I'm writing you from my new office which my wife got me for Christmas.  As I may have mentioned, my old office was a desk at the foot of our bed approximately six inches from the place where our children train for futures as shot putting opera singers.  At least I assume that's what all the screaming and block throwing is about and precisely why I haven't stopped it.  I don't want to stunt their growth.

My NEW office is still a desk at the foot of the bed inches from Twin Town, but it comes with Noise Cancelling Headphones.  Unfortunately, there's not a pair of noise cancelling headphones on the market that can handle twins, so to actually drown them out I have to plug into a white noise channel and turn it up.  Way, way up.  My new office sounds as if it's located in a Class 5 hurricane that spins directly around my head.  The upshot?  Turns out you can't hear twins in a hurricane.

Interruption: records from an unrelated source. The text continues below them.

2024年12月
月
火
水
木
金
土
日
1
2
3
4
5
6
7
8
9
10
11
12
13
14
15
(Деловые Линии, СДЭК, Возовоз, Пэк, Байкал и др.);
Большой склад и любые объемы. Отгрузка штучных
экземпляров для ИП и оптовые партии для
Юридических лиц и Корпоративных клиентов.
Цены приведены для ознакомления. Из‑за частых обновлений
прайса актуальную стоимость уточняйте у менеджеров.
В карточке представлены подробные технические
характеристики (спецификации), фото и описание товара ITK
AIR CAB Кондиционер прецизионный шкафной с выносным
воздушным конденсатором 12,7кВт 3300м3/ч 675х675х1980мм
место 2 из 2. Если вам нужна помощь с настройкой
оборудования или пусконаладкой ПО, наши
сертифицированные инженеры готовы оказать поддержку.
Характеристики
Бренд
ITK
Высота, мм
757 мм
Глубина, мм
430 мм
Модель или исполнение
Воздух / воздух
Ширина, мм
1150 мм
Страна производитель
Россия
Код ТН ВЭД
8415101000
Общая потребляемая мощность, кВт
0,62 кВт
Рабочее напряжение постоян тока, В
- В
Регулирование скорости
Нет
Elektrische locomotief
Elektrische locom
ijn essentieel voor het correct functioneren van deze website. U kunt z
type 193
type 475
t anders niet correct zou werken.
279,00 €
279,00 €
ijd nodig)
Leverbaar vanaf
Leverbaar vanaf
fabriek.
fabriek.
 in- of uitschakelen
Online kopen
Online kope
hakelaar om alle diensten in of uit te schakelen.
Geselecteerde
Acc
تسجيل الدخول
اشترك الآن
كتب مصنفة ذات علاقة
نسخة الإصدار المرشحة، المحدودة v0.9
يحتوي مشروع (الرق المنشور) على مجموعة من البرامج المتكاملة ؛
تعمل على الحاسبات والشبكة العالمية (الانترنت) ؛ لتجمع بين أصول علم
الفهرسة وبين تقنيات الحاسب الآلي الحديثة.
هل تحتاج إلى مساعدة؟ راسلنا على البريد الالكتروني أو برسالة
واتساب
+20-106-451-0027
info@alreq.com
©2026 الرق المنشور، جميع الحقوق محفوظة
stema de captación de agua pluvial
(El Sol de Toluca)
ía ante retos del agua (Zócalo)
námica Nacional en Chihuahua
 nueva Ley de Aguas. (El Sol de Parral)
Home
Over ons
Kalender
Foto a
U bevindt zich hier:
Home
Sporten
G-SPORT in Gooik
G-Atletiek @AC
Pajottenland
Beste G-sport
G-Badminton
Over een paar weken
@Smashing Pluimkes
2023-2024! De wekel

Anyway, 2009, I really wanted to sum up 2008 for you, reflect on all the awesomness, tell you about the twins first Christmas, etc., but I feel like what we really need to talk about, 2009, is the horrible sickness and diarrhea you've brought me.  It's actually erased my memory of everything good that came before it.  I go to the bathroom and I have to check my wallet to remember who I am.  It is unpleasant.

To save us from repeating the word diarrhea over and over, I will from now on replace it with the word lollipop.  Unfortunately, at first, I didn't know I had lollipop.  I would be sitting around and think, 'oh, I have some gas, I should clear that out'.  And then I would think, 'uh-oh.'  If there's anything more embarrassing than crapping your pants as an adult I really, really, really hope never to find out what it is.  It's times like this that I'm thankful I work out of a small hurricane located only feet from the bathroom.  You know that you're ill when you're packing for a two day trip and you find yourself thinking, 'how many pairs of underwear should I bring? 4? 10?  You know what, I better just bring them all'.

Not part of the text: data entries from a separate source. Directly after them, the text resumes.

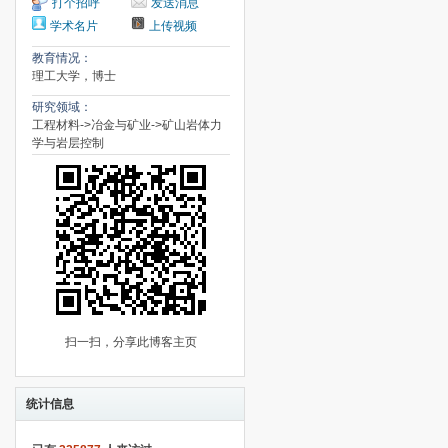
打个招呼
发送消息
学术名片
上传视频
教育情况：
理工大学，博士
研究领域：
工程材料->冶金与矿业->矿山岩体力
学与岩层控制
扫一扫，分享此博客主页
统计信息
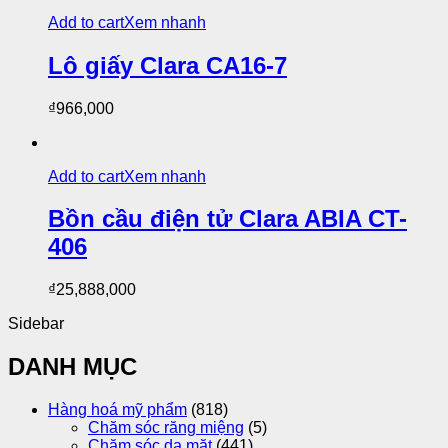
Add to cart
Xem nhanh
Lô giấy Clara CA16-7
₫
966,000
Add to cart
Xem nhanh
Bồn cầu điện tử Clara ABIA CT-
406
₫
25,888,000
Sidebar
DANH MỤC
Hàng hoá mỹ phẩm
(818)
Chăm sóc răng miệng
(5)
Chăm sóc da mặt
(441)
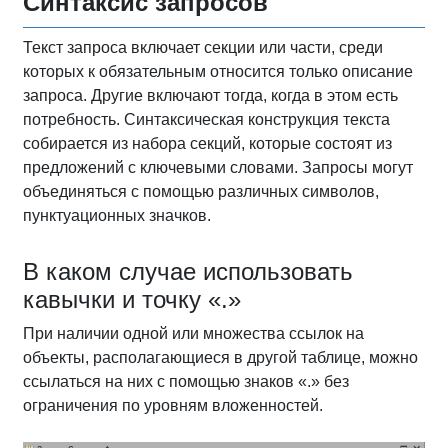
Cинтаксис запросов
Текст запроса включает секции или части, среди
которых к обязательным относится только описание
запроса. Другие включают тогда, когда в этом есть
потребность. Синтаксическая конструкция текста
собирается из набора секций, которые состоят из
предложений с ключевыми словами. Запросы могут
объединяться с помощью различных символов,
пунктуационных значков.
В каком случае использовать
кавычки и точку «.»
При наличии одной или множества ссылок на
объекты, располагающиеся в другой таблице, можно
ссылаться на них с помощью знаков «.» без
ограничения по уровням вложенностей.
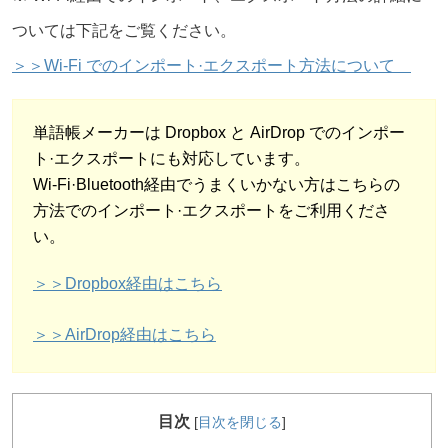
ついては下記をご覧ください。
＞＞Wi-Fi でのインポート·エクスポート方法について
単語帳メーカーは Dropbox と AirDrop でのインポー
ト·エクスポートにも対応しています。
Wi-Fi·Bluetooth経由でうまくいかない方はこちらの
方法でのインポート·エクスポートをご利用くださ
い。
＞＞Dropbox経由はこちら
＞＞AirDrop経由はこちら
目次
[
目次を閉じる
]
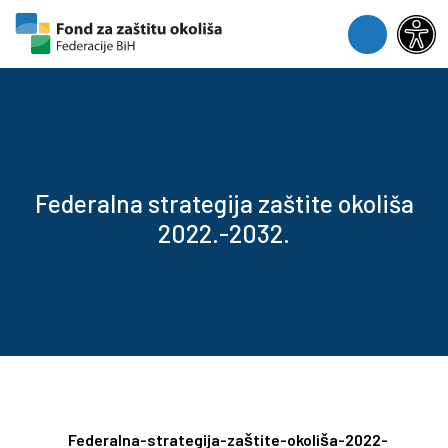
Skip to content
Skip to footer
Menu
Federalna strategija zaštite okoliša
2022.-2032.
Federalna-strategija-zaštite-okoliša-2022-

UPDATE:  My dad took me out for a chili-dog once I thought lollipop was behind me.  Let me just say that if you've had days of lollipop, and you're walking around the world with all of your underwear in a bag that you never let beyond arm's reach, chili-dog is not the right answer to any question. That's like trying to find out if your swim lessons have been effective by jumping off a bridge with a Volkswagen around your neck.  For the next 30 minutes it pretty much looked and sounded like there was a live animal trying to eat its way out of me.

The irony of all this is that I've traveled away from the safety of my hurricane simply because someone offered me a free meal, and when I RSVP'd I just naturally assumed I would be able to digest it.  My understanding is that the restaurant is a tough ticket, the kind of place where you can't turn around with whacking a celebrity with your bag of underwear.  If Russell Crowe asks why I keep running to the bathroom, please tell him I'm training for a marathon.

UPDATE:  Its now my birthday and, as a present, I seem to have retained last night's dinner.  This is shaping up to be the best birthday ever!